__Tasks to complete__:
• A. Set down the part of the passage about the cast of The Office from "The Office employs" to "the office administrator.".
• B. In the passage about the cast of The Office, which character from the British version is Jim Halpert based on?
• C. Extend the passage about the cast of The Office from where it stops.

Passage: Begin

The Office employs an ensemble cast. Most of the main characters, and some supporting ones, are based on characters from the British version of The Office. While these characters normally have the same attitudes and perceptions as their British counterparts, the roles have been redesigned to better fit the American show. The show is known for its large cast size, many of whom are known particularly for their improvisational work.
- Rainn Wilson as Dwight Schrute, who, based upon Gareth Keenan, is the Assistant to the Regional Manager, although the character frequently fails to include "to the" in his title.
- John Krasinski as Jim Halpert, a sales representative and prankster, who is based upon Tim Canterbury, and is married to Pam Halpert, the office administrator.
- Jenna Fischer as Pam Halpert, who is based on Dawn Tinsley, is shy, but is often a cohort with Jim in his pranks on Dwight.
- B. J. Novak as Ryan Howard, a temporary worker, who is based on Ricky Howard and Neil Godwin.
- Ed Helms as Andy Bernard, the preppy manager—who was previously a salesman—and boastful Cornell alumnus whose love for a cappella music and awkward social skills generates mixed feelings from his employees. Andy is an original character, meaning he has no English equivalent from Gervais's series.
- James Spader as Robert California, the eccentric CEO of Sabre. Spader reprises his guest-starring role from the seventh season, and joined the regular cast to replace Kathy Bates's character.
- Catherine Tate as Nellie Bertram, the president of Sabre's special projects.

Passage: End
Dataset entries: Begin

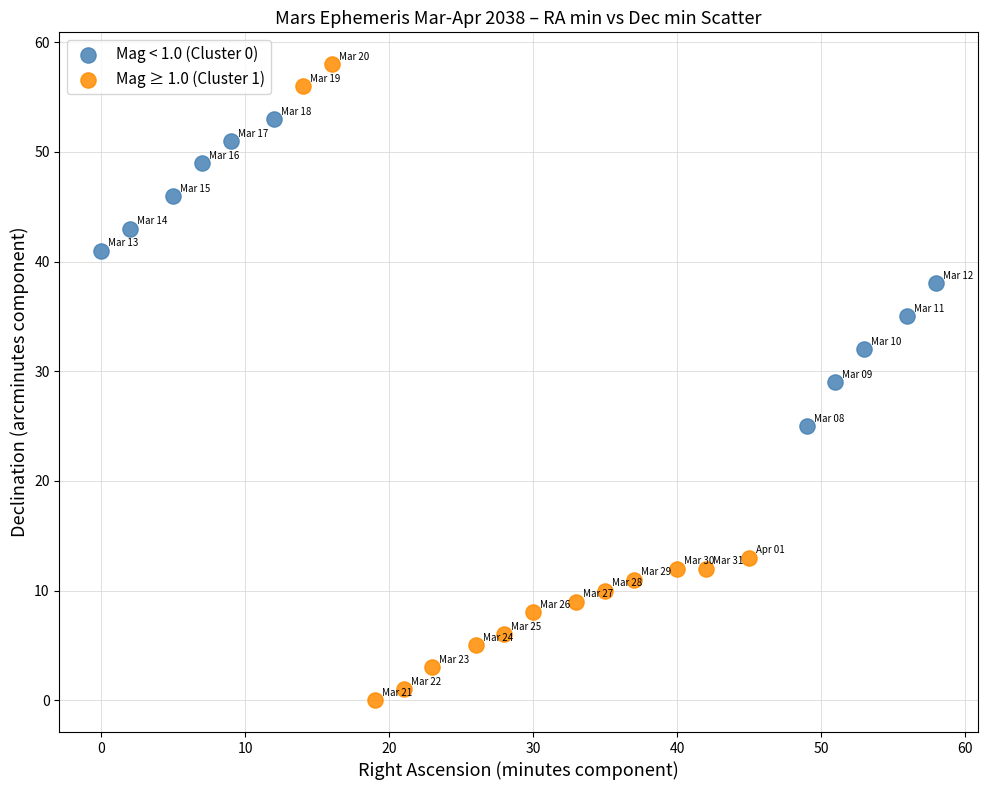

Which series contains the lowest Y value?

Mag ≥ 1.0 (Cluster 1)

Dataset entries: End
Dataset entries: Begin

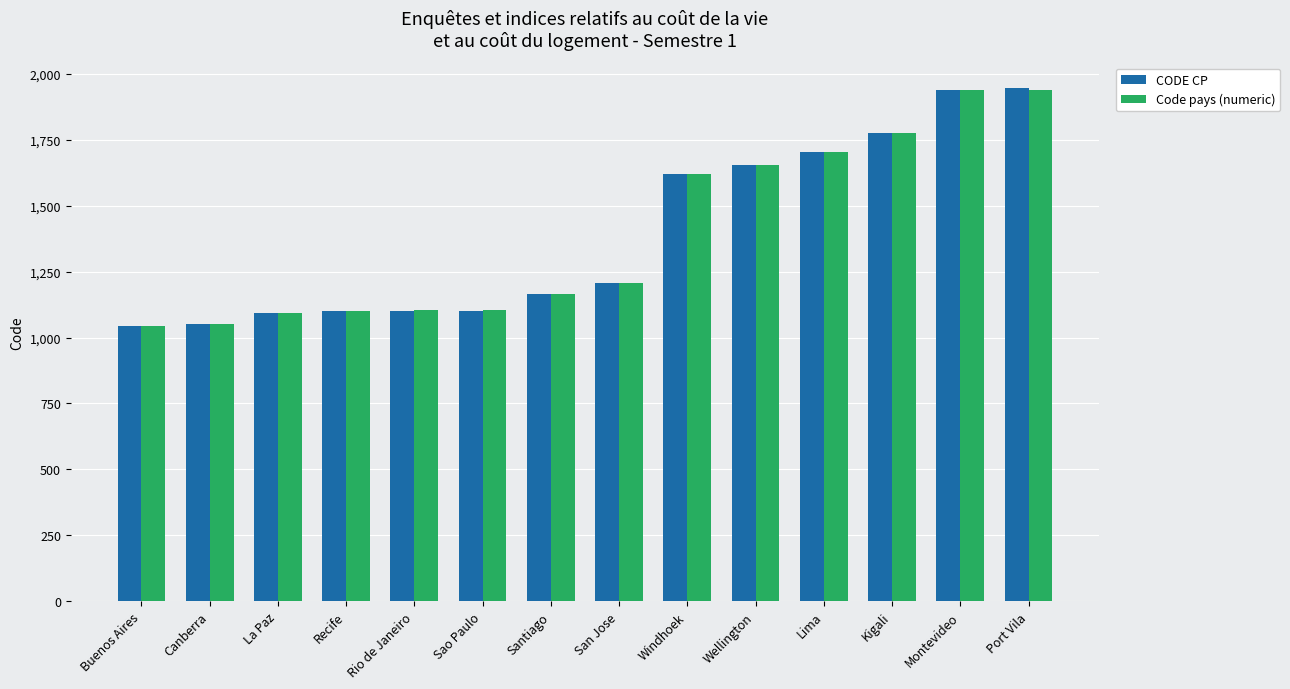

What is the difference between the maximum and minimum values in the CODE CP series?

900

Dataset entries: End
Dataset entries: Begin

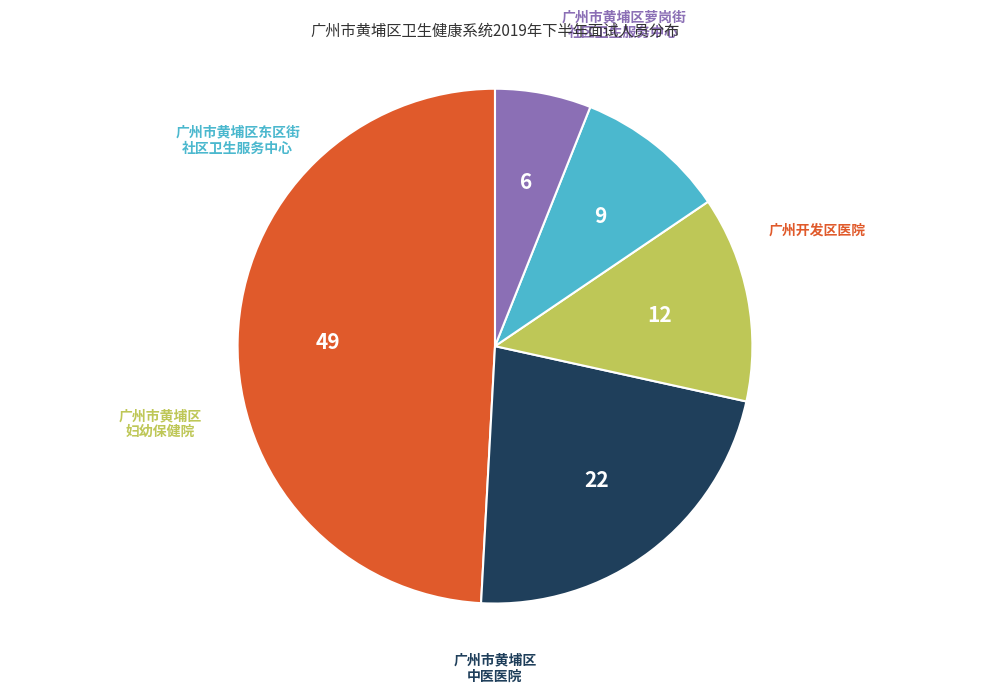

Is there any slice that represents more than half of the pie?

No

Dataset entries: End

__Answers by item number__:
• A.
The Office employs an ensemble cast. Most of the main characters, and some supporting ones, are based on characters from the British version of The Office. While these characters normally have the same attitudes and perceptions as their British counterparts, the roles have been redesigned to better fit the American show. The show is known for its large cast size, many of whom are known particularly for their improvisational work.
- Rainn Wilson as Dwight Schrute, who, based upon Gareth Keenan, is the Assistant to the Regional Manager, although the character frequently fails to include "to the" in his title.
- John Krasinski as Jim Halpert, a sales representative and prankster, who is based upon Tim Canterbury, and is married to Pam Halpert, the office administrator.

• B. Tim Canterbury.

• C.
- Leslie David Baker as Stanley Hudson, a grumpy salesman.
- Brian Baumgartner as Kevin Malone, a dim-witted accountant, who is based on Keith Bishop.
- Creed Bratton as Creed Bratton, the office's strange quality assurance officer.
- Kate Flannery as Meredith Palmer, the promiscuous supplier relations representative.
- Mindy Kaling as Kelly Kapoor, the pop-culture obsessed customer service representative.
- Ellie Kemper as Erin Hannon, the receptionist and love interest of Andy.
- Angela Kinsey as Angela Martin, a judgemental accountant.
- Paul Lieberstein as Toby Flenderson, the sad-eyed human resources representative.
- Oscar Nunez as Oscar Martinez, an intelligent accountant, who is also gay.
- Craig Robinson as Darryl Philbin, the warehouse supervisor.
- Phyllis Smith as Phyllis Vance, a motherly saleswoman.
- Zach Woods as Gabe Lewis, the director of Sabre sales.
- Ameenah Kaplan as Val Johnson, a warehouse worker and Darryl's love interest.
- Lindsey Broad as Cathy Simms, a temporary worker.
- Jack Coleman as Robert Lipton, a state senator and Angela's husband.
- Hugh Dane as Hank Tate, the building's security guard.
- Andy Buckley as David Wallace, the former CFO of Dunder Mifflin.
Cody Horn, who guest-starred in the seventh season as Jordan Garfield, was originally supposed to be featured as a recurring character this season, but she did not return. The eighth season introduced several new characters. Stephen Collins, Dee Wallace and Josh Groban were cast as Andy's father, mother and brother, respectively, and appeared in the episode "Garden Party". From the episodes "Pam's Replacement" to "Last Day in Florida", Lindsey Broad had a recurring guest-star spot as Cathy Simms, Pam's temporary replacement while she was on maternity leave, and who remained employed at the company for a while after. Maura Tierney appeared in "Mrs. California", playing California's wife. Catherine Tate returned to reprise her role as Nellie Bertram, in a major arc starting in the episode "Tallahassee". Despite reports that she would also get romantically involved with Robert, this never occurred. Two writers for the animated comedy series The Simpsons, Matt Selman and Matt Warburton, appeared in the Kaling-scripted episode "Test the Store", and Simpsons star Dan Castellaneta appeared in the episode "Turf War". While, it was initially announced that the season would introduce Stanley Hudson's "other daughter and a new male addition to the accounting department", these new characters never appeared.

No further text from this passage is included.